→ **TASKS FOR THIS EXERCISE**
- a) Can you set down the passage on postwar fascism and American neo-Nazism word for word?
- b) Could you extract, word for word, the lines of the entries starting at their very first line and ending at the line containing "Advanced Techniques for Audio"?

The development of postwar fascism in Europe and the United States is detailed in two important books, American Fuehrer and Free to Hate.

As the militia movement that characterized much of the American radical right in the 1990s fades, a harder-edged, more Nazified scene has emerged to take its place.

Holocaust denial, the identification of Jews rather than people of color as the chief enemy, and an open embrace of the symbols and language of Nazism may be at a higher level in the United States than at any other time in the postwar period.

It is in this context that Frederick Simonelli's excellent study of George Lincoln Rockwell and his American Nazi Party should be read and appreciated as a remarkably clear-minded, original and well-written study of the roots of American neo-Nazism.

American Fuehrer:
George Lincoln Rockwell and the American Nazi Party

By Frederick J. Simonelli
Urbana and Chicago: University of Illinois Press 1999, 206 pp., $29.95

Simonelli's biography, informed by extraordinary access to a variety of sources including private archives, operates on two levels: as an insightful examination of Rockwell's dysfunctional early family life and its role in creating a personality that was forever consumed with misogyny, sexual machismo and authoritarianism; and as an analysis of Rockwell's remarkable, and under-appreciated, political legacy.

Collected data:

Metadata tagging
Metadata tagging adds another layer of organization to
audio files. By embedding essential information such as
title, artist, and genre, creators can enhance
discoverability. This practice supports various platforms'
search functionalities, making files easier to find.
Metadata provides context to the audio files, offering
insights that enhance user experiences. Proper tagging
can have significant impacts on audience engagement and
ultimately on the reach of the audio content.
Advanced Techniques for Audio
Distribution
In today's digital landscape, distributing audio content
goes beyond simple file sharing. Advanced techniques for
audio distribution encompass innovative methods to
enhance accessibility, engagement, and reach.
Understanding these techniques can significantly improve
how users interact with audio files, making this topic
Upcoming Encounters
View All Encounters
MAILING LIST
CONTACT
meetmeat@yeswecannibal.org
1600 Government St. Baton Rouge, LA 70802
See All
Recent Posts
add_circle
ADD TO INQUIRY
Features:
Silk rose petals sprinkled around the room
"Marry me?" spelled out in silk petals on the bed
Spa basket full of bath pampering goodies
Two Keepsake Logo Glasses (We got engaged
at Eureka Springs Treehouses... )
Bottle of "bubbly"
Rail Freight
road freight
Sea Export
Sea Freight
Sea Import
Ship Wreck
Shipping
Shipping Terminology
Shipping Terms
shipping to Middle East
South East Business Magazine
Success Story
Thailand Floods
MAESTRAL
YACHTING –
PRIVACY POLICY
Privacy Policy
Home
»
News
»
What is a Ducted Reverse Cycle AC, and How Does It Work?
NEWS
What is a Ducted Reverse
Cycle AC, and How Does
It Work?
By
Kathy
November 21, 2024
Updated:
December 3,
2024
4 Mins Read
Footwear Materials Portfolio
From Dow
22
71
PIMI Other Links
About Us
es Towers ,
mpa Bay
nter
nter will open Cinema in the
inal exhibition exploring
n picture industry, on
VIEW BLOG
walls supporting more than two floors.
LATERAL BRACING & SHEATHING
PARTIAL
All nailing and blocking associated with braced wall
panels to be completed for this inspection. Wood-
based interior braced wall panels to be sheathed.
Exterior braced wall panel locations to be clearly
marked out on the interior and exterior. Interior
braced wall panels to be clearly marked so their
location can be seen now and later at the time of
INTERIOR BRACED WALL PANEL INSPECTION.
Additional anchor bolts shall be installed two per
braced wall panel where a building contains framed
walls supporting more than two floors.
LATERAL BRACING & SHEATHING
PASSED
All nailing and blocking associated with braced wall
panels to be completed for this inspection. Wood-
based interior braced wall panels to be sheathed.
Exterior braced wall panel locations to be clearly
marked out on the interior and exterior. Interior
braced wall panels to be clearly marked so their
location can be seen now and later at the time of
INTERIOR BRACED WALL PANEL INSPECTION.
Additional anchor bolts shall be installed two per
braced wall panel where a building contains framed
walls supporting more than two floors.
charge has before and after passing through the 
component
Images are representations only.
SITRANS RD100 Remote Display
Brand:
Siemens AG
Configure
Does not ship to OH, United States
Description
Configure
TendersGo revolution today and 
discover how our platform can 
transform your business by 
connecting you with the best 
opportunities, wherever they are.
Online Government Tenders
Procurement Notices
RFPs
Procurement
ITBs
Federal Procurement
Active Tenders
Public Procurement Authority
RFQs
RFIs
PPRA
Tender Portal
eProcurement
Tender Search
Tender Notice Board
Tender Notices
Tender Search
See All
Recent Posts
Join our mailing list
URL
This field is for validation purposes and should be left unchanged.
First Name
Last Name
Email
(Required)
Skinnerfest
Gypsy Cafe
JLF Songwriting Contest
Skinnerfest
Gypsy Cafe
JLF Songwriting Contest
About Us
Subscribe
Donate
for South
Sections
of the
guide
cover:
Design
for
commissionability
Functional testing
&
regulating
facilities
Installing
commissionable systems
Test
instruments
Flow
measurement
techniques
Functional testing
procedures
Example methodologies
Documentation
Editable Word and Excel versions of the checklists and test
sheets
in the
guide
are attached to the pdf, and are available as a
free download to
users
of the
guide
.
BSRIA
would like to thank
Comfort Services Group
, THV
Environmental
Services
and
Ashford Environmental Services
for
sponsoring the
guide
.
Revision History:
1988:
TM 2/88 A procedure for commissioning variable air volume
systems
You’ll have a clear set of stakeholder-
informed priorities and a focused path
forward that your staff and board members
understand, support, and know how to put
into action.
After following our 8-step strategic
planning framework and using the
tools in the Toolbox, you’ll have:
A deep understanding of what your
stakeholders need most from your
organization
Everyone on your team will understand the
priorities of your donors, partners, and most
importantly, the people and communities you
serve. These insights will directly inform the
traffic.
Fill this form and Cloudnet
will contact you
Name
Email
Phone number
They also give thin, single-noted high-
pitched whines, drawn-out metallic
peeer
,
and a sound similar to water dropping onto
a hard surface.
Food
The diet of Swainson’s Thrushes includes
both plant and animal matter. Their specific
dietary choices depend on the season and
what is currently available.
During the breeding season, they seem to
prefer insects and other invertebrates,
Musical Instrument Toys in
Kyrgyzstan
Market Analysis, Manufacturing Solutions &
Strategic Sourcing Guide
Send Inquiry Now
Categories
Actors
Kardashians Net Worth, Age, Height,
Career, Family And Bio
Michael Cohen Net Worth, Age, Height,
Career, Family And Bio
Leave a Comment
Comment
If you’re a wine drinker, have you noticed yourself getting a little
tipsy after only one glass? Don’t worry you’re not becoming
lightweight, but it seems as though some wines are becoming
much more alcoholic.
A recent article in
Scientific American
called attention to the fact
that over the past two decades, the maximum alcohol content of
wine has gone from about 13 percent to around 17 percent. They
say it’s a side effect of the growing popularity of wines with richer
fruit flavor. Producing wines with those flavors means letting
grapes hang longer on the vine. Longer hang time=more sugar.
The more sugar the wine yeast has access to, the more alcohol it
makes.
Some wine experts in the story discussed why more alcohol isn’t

→ **TASK-BY-TASK RESULTS**
- a)
The development of postwar fascism in Europe and the United States is detailed in two important books, American Fuehrer and Free to Hate.

As the militia movement that characterized much of the American radical right in the 1990s fades, a harder-edged, more Nazified scene has emerged to take its place.

Holocaust denial, the identification of Jews rather than people of color as the chief enemy, and an open embrace of the symbols and language of Nazism may be at a higher level in the United States than at any other time in the postwar period.

It is in this context that Frederick Simonelli's excellent study of George Lincoln Rockwell and his American Nazi Party should be read and appreciated as a remarkably clear-minded, original and well-written study of the roots of American neo-Nazism.

American Fuehrer:
George Lincoln Rockwell and the American Nazi Party

By Frederick J. Simonelli
Urbana and Chicago: University of Illinois Press 1999, 206 pp., $29.95

Simonelli's biography, informed by extraordinary access to a variety of sources including private archives, operates on two levels: as an insightful examination of Rockwell's dysfunctional early family life and its role in creating a personality that was forever consumed with misogyny, sexual machismo and authoritarianism; and as an analysis of Rockwell's remarkable, and under-appreciated, political legacy.

- b)
Metadata tagging
Metadata tagging adds another layer of organization to
audio files. By embedding essential information such as
title, artist, and genre, creators can enhance
discoverability. This practice supports various platforms'
search functionalities, making files easier to find.
Metadata provides context to the audio files, offering
insights that enhance user experiences. Proper tagging
can have significant impacts on audience engagement and
ultimately on the reach of the audio content.
Advanced Techniques for Audio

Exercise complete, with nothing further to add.